African heritage project goes live on Wikipedia

12 October 2009

African heritage projectMoving forward: Ralph Schroeder, Christopher Held, Prof Heinz Rüther, Roshan Bhurtha and Stephen Wessels at work on the Musawwarat es-Sufra temple site in Sudan.

A glance at Emeritus Professor Heinz Rüther's wall diary tells you straight away that he travels a bit.

Tucked in between the local and national talks and meetings, there are - marked in bold red - 10- to 14-day stretches in Kenya, Mozambique, Sudan and Tanzania. And a little further afield, Kyoto.

The Africa-trotting is all in aid of the Zamani Project - the African Cultural Heritage Sites and Landscapes Database, conceived and run by Rüther from the School of Architecture, Planning and Geomatics. In short, the database holds spatial, geographic and photographic information - collected by Rüther and his four scientific officers via laser scanning, conventional surveys, GPS, traditional photography and photogrammetric imaging - of heritage sites and structures across the continent.

This information is then used to compile information-rich geographic information systems, faithful 3D computer models, maps and building plans of these hardly-seen sites.

"The idea was to create an integrated database of African heritage, where we take a holistic approach," says Rüther.

Among the project's eye-catching productions is a computer-generated video, found at the World Monument Fund's (WMF) website, which allows the armchair traveller to take a virtual tour through the historic rock-hewn churches - each carved out of volcanic tuff - of Lalibela, Ethiopia.

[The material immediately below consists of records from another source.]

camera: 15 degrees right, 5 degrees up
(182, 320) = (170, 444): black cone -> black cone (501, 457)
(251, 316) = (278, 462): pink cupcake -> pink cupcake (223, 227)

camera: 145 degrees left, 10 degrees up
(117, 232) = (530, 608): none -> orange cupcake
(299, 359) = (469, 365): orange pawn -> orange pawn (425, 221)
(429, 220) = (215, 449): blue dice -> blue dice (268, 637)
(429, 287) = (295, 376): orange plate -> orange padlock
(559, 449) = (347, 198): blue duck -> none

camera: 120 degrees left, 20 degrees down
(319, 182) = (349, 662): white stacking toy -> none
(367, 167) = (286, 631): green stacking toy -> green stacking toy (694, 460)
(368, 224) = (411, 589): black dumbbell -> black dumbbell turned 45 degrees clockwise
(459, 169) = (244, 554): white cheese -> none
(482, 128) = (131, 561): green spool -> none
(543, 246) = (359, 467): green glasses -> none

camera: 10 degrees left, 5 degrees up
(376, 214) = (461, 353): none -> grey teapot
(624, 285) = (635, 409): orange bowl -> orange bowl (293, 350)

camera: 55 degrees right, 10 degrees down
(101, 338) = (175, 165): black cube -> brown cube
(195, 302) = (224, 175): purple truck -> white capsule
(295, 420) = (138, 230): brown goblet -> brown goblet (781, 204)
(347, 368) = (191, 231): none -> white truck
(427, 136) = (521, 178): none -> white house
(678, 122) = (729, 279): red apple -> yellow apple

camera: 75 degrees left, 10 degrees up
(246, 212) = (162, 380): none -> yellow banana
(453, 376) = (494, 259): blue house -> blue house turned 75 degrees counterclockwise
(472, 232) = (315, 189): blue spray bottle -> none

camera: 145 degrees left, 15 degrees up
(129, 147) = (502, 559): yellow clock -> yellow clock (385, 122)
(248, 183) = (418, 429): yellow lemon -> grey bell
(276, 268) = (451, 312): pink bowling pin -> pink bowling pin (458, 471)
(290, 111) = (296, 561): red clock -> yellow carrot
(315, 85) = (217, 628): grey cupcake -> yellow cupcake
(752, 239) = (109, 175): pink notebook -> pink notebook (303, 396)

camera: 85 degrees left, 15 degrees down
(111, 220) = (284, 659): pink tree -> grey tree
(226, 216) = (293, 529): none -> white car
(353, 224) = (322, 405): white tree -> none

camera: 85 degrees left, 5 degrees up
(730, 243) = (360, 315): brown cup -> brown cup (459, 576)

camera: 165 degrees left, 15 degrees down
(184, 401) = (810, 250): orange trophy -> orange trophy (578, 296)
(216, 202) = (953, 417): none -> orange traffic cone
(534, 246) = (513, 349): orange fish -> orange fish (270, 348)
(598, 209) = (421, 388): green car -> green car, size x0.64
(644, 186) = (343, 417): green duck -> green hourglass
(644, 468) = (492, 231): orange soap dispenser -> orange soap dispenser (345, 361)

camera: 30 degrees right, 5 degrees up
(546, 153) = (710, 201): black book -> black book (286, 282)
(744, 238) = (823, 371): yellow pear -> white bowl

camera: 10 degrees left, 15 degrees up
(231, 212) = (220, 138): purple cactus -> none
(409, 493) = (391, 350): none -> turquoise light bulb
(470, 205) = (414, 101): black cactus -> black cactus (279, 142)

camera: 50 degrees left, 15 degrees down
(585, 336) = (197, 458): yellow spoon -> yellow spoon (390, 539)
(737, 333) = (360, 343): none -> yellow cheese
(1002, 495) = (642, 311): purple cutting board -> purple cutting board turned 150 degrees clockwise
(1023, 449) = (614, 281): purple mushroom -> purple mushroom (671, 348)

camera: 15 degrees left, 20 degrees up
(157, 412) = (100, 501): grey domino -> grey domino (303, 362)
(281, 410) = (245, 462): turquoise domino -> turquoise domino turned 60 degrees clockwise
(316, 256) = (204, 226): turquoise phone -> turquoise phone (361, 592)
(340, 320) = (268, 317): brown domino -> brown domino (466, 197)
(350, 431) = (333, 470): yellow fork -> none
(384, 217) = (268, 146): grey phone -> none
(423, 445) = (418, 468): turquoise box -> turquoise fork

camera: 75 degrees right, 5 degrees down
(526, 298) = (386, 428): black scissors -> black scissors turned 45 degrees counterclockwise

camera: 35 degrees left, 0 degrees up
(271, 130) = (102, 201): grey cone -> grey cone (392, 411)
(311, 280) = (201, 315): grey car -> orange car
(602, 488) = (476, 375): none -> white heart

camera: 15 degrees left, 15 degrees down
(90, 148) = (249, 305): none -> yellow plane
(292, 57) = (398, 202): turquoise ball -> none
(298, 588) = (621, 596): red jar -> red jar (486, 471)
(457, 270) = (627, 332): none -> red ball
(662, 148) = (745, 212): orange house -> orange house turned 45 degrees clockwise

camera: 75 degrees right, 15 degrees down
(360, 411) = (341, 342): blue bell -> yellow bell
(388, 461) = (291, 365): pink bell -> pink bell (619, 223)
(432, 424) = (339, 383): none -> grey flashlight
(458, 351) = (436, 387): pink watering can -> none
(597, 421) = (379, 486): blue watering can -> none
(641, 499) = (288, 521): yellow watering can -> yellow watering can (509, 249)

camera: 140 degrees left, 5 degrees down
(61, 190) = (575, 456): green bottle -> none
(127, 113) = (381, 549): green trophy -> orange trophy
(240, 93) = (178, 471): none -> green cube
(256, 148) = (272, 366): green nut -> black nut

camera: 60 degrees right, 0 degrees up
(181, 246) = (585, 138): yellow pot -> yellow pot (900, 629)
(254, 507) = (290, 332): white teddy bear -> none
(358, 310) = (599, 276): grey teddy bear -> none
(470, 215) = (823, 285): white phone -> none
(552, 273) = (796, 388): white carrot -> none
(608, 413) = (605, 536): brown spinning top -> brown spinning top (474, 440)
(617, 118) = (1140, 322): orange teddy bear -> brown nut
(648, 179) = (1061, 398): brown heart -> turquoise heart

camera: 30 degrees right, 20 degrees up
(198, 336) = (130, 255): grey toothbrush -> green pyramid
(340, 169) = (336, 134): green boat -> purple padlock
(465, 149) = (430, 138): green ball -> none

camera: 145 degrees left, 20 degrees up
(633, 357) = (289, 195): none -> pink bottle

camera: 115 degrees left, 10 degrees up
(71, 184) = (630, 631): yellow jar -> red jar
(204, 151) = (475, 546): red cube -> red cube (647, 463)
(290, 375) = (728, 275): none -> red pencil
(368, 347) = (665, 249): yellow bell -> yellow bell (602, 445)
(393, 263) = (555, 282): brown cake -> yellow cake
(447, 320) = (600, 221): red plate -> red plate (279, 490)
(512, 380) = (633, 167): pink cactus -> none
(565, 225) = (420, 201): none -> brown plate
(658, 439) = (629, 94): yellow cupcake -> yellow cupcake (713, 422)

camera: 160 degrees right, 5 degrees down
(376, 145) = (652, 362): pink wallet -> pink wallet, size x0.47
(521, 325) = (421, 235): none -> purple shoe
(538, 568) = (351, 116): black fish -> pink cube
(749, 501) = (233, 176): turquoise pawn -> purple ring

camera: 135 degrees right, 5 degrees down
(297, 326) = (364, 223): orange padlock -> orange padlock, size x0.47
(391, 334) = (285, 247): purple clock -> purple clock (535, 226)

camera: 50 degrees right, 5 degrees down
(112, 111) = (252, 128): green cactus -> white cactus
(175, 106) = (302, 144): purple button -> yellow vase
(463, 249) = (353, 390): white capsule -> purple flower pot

"This is stuff most people have never seen," says Rüther proudly, as he plays the video.

The team is working on such educational eye-candy for all 25 sites it has visited in nine African countries. These include the Musawwarat temple complex in Sudan, rock art sites in the Drakensberg here in South Africa, and the Great Mosque of Djenné in Mali.

laser scanner in MozambiqueThe team's laser scanner outside the St Sebastian fortress in Mozambique.

Initially, the project had only research and educational objectives, explains Rüther. But, just as he had hoped, the database is now also being put to good use in conservation work, such as that of the WMF and the United Nations Educational, Scientific and Cultural Organisation (UNESCO) at Lalibela, the UNESCO initiative on the St Sebastian fortress in Mozambique, and the Getty Conservation Institute's project in the Valley of the Queens in Luxor, Egypt.

Pleased though he is, Rüther has bigger aims for the project.

Beyond providing information - detailed and pretty as it is - he'd like the data to be used for actual site management, tourism planning and further conservation enterprises. And to extend its reach beyond Africa, perhaps mapping the slave routes into the Americas and elsewhere.

But there's enough hard work ahead for him and his "brilliant and dedicated" team - Roshan Bhurtha, Christopher Held, Ralph Schroeder and Stephen Wessels. Thanks to funding from the Mellon Foundation, the team has at least six more sites to visit over the next three years. Rüther is hoping to source further funding to document additional sites.

The work is no walk in the park. Team members haul pricey equipment to remote locales and toil for long hours in often trying conditions, all the while negotiating their way through power problems, equipment failures, goggas, suspicious locals (the word 'laser' evokes all kinds of ideas in people's heads, notes Rüther), red tape, rapacious officials and, when their constitutions don't agree with the local cuisine, upset stomachs.

"It's hard sometimes," sums up Bhurtha.

And the labour's not done when they return to their cramped offices at UCT, which they share with student volunteers from Germany. Each on-site day demands five to 10 days of processing.

"We're very lucky that we get to go out to sites in some hard-to-reach places, collect the data and then get back to process the data," says Wessels. "For most people, it's either one or the other."

With the evergreen Rüther leading from the front - notwithstanding a bandaged toe he broke playing with his dog - for, he plans, at least another five or six years, there's plenty more good times ahead.